Texto dado:
• • • • •

Hace ya bastantes años, cuando realizaba el primer curso de mis estudios de ingeniería, una asignatura me cautivó: el álgebra lineal. Puede parecer sorprendente. El álgebra no parece ser una materia con ‘glamour’, pero a mi me conquistó la elegancia de sus formulaciones, la claridad de sus reglas, sus aplicaciones a veces sorprendentes.
Empezamos por las reglas de composición interna y externa y las estructuras algebráicas, jugamos con matrices y determinantes y luego nos introducíamos en el espacio euclídeo y las aplicaciones a la geometría. Era como un juego, pero de un enorme rigor. Con las reglas de ese juego clarísimas.Todo me parecía casi mágico pero, especialmente la parte final, la que tenía que ver con geometría, me parecía especialmente bella.
Llegué a plantearme incluso, el volver al álgebra como una dedicación más profesional, cuando acabase todos mis cursos y asignaturas y tuviera mi flamante título de ingeniero.

• • • • •

Tu tarea:
Reproduce palabra por palabra el tramo del texto sobre el álgebra lineal que va desde "Llegué a plantearme" hasta "título de ingeniero.". Las líneas no intervienen en esto.

Datos proporcionados:
• • • • •

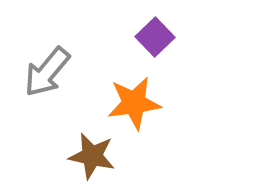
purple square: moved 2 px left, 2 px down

• • • • •

Respuesta al problema:
Llegué a plantearme incluso, el volver al álgebra como una dedicación más profesional, cuando acabase todos mis cursos y asignaturas y tuviera mi flamante título de ingeniero.